I'm five years into being librarian and I'm honestly surprised by where this profession has taken me. In a lot of ways, I feel like I made the right choice.
One, I have a community of colleagues, made up of librarians, library staff, students, higher ed staff, and faculty, that push my thinking and continue to motivate my work. I've found a number of collaborators who make me excited to work on new projects and maintain course on long-standing ones.
Two, I never thought I'd be someone interested in reading theory, let alone being excited to read and discuss it both leisurely or academically. But here I am, working on an edited collection with the homie, JRLM, on the intersection of Critical Race Theory (CRT) and LIS.
Third, I never thought I'd be editing a book, let alone one that a major press is interested in publishing. I still don't believe it and sometimes I'm like who am I to be doing this?
Fourth, I have always valued variety in my work as someone who's easily bored and I definitely get my fair share of that in my current role. Today, I went to a meeting as a collections selector, met with our assessment program manager to finalize our new teaching and instruction stats form, had lunch with another liaison to discuss common ground, attended a symposium session on computing and art, met with my CRT in LIS book co-editor and one of our contributors, attended a powerful teach-in organized by students around issues of A.I. and justice, and finished planning for an instruction session. Mixed into that were a number of emails that honestly seem to make up most of my work, sometimes. Granted, today was a longer day than most because of the teach-in, but the teach-in alone made my day.

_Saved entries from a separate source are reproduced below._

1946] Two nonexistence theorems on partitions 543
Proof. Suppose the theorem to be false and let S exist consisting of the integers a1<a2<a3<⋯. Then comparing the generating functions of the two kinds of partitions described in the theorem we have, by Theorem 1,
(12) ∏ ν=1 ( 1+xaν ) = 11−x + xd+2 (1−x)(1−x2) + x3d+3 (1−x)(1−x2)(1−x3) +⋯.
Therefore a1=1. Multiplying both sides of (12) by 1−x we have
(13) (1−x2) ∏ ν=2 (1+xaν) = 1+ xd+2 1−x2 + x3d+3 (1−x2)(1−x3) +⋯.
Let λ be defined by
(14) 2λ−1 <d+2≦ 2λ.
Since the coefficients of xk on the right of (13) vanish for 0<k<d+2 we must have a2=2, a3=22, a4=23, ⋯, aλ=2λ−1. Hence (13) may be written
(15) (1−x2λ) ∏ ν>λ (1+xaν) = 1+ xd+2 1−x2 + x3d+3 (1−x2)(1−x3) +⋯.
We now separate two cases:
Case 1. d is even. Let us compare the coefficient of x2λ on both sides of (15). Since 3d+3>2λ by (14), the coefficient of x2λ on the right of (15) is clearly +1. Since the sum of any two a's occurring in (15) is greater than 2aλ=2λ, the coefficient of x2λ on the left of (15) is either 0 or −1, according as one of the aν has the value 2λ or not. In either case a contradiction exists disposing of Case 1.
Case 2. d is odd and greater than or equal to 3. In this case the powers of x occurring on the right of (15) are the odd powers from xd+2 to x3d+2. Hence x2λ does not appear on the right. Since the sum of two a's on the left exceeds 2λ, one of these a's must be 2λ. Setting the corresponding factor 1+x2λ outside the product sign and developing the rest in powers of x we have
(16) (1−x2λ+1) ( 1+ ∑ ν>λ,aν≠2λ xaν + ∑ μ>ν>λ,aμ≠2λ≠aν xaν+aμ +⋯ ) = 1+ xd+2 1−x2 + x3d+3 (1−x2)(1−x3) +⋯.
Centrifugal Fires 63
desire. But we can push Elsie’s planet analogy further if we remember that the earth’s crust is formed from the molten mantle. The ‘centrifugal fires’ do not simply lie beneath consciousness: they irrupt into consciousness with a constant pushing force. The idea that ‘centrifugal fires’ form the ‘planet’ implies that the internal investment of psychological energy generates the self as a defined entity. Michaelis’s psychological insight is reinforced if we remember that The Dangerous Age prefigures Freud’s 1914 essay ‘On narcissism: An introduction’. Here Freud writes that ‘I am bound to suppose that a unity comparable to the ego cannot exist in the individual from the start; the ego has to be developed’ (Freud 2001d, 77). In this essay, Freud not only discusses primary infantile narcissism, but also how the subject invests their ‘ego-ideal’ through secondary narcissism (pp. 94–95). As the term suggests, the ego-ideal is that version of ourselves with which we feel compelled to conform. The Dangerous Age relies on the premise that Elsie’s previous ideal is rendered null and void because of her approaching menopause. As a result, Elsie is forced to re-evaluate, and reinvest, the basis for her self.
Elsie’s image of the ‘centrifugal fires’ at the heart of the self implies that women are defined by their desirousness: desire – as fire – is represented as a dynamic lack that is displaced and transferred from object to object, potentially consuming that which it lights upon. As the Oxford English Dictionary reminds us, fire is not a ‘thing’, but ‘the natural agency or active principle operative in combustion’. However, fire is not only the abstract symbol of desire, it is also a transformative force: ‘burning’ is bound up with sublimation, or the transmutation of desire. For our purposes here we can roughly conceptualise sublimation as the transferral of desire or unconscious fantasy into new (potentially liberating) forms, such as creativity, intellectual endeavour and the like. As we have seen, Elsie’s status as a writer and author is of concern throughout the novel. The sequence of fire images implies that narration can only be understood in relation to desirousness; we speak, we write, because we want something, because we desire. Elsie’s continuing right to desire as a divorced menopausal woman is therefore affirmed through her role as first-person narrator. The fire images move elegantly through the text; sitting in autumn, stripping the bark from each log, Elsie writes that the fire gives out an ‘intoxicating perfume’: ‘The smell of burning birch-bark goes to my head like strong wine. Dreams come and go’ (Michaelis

Fifth, I get to learn from and be inspired by students (not as much as I'd like, but my role has changed a lot) and feel awe and confidence that the future is in some really capable hands. I was not nearly as self-assured and with it as many of the students I'm lucky enough to meet and work with (at all of the institutions I've worked at).
Sixth, before becoming a librarian, I really didn't know the power and agency that librarians have and the privilege that comes with working in academia. Of course, it comes with its own share of pain and frustration, but on the whole, I have a platform, whether at the local level with faculty, staff, students or administrators, or at a national level with conferences, social media, or publications. It might seem like much to some folks, but I can't take it for granted because it's not something I had before I joined this profession.
I've been doing a lot of reflecting lately, and maybe it's to remind myself of all of the positive things that I have from becoming a librarian, because of how tough it's been to be a woman of color in this profession and in the world. Change doesn't come easily and I should really take a lesson from the public administration side of my training, to take the small wins where I can get them. It's what will keep me going in the struggle against white supremacy, white fragility, structural and systemic racism and sexism and all the -isms.